Tips & best practices

X-Frame-Options is the legacy control and CSP frame-ancestors is its modern successor. Where both are present and disagree, browsers give precedence to frame-ancestors — so a strict CSP can legitimately override a permissive X-Frame-Options, and vice versa. Set them consistently to avoid confusion.

X-Frame-Options only understands DENY and SAMEORIGIN. The old ALLOW-FROM uri value was dropped by modern browsers and is effectively ignored, so a page relying on it is unprotected in current Chrome, Firefox, and Safari. To allow specific external origins to frame you, you must use CSP frame-ancestors, which is the only mechanism that supports an allowlist.

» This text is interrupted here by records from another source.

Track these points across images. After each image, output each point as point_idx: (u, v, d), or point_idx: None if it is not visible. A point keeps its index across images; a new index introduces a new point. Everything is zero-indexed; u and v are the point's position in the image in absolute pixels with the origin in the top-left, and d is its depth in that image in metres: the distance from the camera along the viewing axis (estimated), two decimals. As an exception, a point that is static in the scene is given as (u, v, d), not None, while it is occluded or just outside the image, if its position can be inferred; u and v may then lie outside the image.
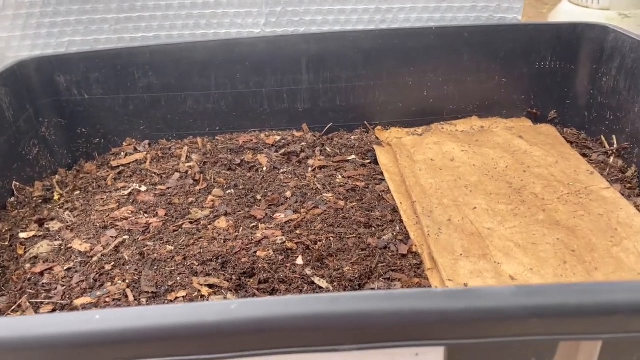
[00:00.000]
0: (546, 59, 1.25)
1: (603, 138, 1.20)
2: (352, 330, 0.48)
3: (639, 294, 0.50)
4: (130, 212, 1.03)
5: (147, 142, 1.26)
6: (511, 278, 0.81)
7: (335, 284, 0.85)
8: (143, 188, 1.10)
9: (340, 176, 1.13)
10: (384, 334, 0.48)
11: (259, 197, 1.07)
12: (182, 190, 1.10)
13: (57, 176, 1.18)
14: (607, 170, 1.11)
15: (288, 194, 1.07)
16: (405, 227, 0.97)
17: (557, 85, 1.28)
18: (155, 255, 0.90)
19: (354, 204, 1.03)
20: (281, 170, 1.15)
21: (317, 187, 1.09)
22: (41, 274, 0.89)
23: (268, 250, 0.90)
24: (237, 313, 0.47)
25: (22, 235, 0.99)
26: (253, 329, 0.47)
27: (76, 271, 0.89)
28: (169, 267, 0.88)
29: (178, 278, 0.85)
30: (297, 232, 0.96)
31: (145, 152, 1.23)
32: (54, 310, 0.81)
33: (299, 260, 0.89)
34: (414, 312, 0.47)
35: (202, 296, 0.81)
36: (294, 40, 1.22)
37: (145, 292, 0.83)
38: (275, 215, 1.01)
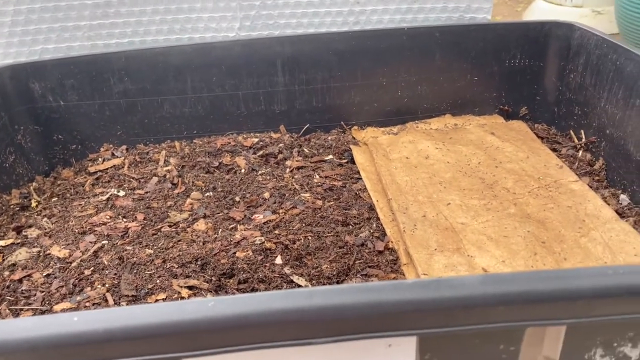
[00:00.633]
0: (516, 57, 1.28)
1: (572, 132, 1.24)
2: (328, 323, 0.50)
3: (600, 278, 0.52)
4: (108, 217, 1.03)
5: (124, 147, 1.26)
6: (484, 270, 0.84)
7: (314, 281, 0.86)
8: (121, 193, 1.11)
9: (317, 176, 1.15)
10: (358, 326, 0.50)
11: (237, 198, 1.08)
12: (161, 194, 1.10)
13: (34, 183, 1.17)
14: (576, 163, 1.14)
15: (266, 195, 1.08)
16: (381, 224, 0.99)
17: (527, 82, 1.31)
18: (135, 259, 0.91)
19: (332, 203, 1.05)
20: (259, 172, 1.16)
21: (295, 188, 1.10)
22: (20, 280, 0.89)
23: (247, 251, 0.92)
24: (215, 310, 0.48)
25: (0, 243, 0.99)
26: (231, 325, 0.49)
27: (55, 277, 0.89)
28: (148, 271, 0.88)
29: (158, 281, 0.86)
30: (276, 232, 0.97)
31: (122, 157, 1.23)
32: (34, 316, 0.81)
33: (278, 260, 0.90)
34: (387, 303, 0.49)
35: (182, 298, 0.82)
36: (268, 43, 1.23)
37: (125, 295, 0.83)
38: (253, 217, 1.02)
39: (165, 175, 1.16)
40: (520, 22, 1.27)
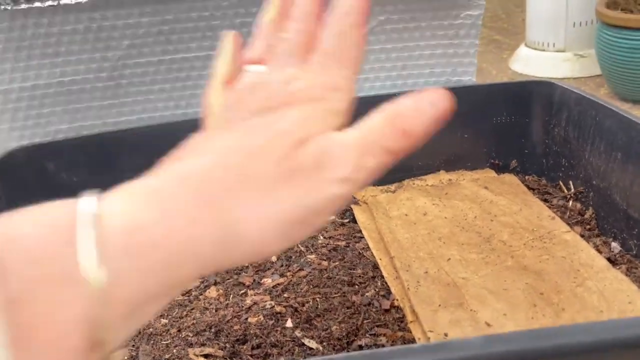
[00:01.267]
0: (502, 114, 1.36)
1: (561, 183, 1.30)
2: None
3: (594, 335, 0.57)
4: (123, 288, 1.07)
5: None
6: (487, 324, 0.88)
7: (324, 343, 0.90)
8: (133, 263, 1.15)
9: (322, 237, 1.20)
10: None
11: (246, 263, 1.12)
12: (172, 262, 1.14)
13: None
14: (567, 213, 1.20)
15: (273, 258, 1.12)
16: (386, 283, 1.03)
17: (515, 137, 1.38)
18: (151, 329, 0.94)
19: (337, 263, 1.10)
20: (265, 236, 1.21)
21: (301, 250, 1.15)
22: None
23: (258, 316, 0.95)
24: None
25: None
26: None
27: (75, 351, 0.92)
28: (164, 341, 0.92)
29: (174, 350, 0.89)
30: (285, 295, 1.01)
31: (132, 228, 1.28)
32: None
33: (289, 323, 0.94)
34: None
35: (199, 366, 0.85)
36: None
37: (144, 366, 0.86)
38: (262, 280, 1.06)
39: (174, 244, 1.20)
40: (503, 83, 1.35)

frame-ancestors is not covered by CSP's default-src fallback. If your Content-Security-Policy omits frame-ancestors, the page is framable regardless of how strict the rest of your CSP is — you have to declare frame-ancestors explicitly (e.g. frame-ancestors 'self' or 'none').

Anti-framing headers must be sent on the response for every sensitive page, not just the homepage. A common mistake is setting the header globally but having a CDN, error page, or specific route strip or bypass it — always test the actual sensitive URLs, not just the root domain.

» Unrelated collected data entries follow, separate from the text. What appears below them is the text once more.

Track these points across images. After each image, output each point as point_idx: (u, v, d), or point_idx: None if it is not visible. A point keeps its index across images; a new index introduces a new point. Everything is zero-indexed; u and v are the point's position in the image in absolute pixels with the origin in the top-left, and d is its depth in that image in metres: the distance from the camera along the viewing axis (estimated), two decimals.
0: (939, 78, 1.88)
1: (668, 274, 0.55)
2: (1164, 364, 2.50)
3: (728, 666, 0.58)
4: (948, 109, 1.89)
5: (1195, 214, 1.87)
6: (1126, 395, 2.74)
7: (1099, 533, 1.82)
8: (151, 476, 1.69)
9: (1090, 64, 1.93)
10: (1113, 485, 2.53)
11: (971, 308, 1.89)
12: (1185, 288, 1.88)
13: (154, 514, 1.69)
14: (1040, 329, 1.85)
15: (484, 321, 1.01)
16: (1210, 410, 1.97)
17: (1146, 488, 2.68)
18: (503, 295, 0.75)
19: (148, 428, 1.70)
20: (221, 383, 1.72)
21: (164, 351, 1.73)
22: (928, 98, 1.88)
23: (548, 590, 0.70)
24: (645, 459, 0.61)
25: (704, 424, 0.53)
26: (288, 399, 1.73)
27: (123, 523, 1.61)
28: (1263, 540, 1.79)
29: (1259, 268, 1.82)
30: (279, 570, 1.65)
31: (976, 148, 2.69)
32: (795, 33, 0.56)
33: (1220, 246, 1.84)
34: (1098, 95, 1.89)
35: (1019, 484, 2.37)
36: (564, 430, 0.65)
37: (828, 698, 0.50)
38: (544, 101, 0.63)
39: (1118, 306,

Frequently asked questions

Clickjacking, or UI redressing, tricks a user into clicking something different from what they perceive. An attacker loads your real page in a transparent or disguised iframe on top of decoy content, so when the victim clicks what looks like a harmless button, they're actually clicking a real action on your site — confirming a payment, changing a setting, or granting a permission.

X-Frame-Options is the older header, supporting only DENY (no framing at all) and SAMEORIGIN (framing only by the same site). CSP frame-ancestors is the modern, more flexible replacement: it accepts an allowlist of specific origins, understands 'none' and 'self', and is the only way to permit framing by named external domains. When both are set, browsers honor frame-ancestors.

Use DENY (or frame-ancestors 'none') for pages that should never be embedded anywhere, including by your own site — login and payment pages are good candidates. Use SAMEORIGIN (or frame-ancestors 'self') when your own application legitimately needs to embed the page in an iframe but no external site should be able to.

The X-Frame-Options ALLOW-FROM uri directive was only ever supported inconsistently and has been removed from modern browsers, which now ignore it entirely. A page that relies on ALLOW-FROM is effectively unprotected today. If you need to allow specific external origins to frame you, use the CSP frame-ancestors directive with those origins listed instead.

It means the page can be framed, which is the necessary precondition for a clickjacking attack — but exploitability also depends on whether the page has state-changing actions a framed click could trigger and whether other defenses exist. A static, action-free page that's framable is low-risk; a login or transfer page that's framable is a serious finding.

Send the header on the page's HTTP response from wherever you control it: your web server config (nginx add_header, Apache Header set), your application framework's middleware, or your CDN's header rules. For most sites, add both X-Frame-Options: SAMEORIGIN for legacy browsers and Content-Security-Policy: frame-ancestors 'self' for modern ones, then re-test the live page.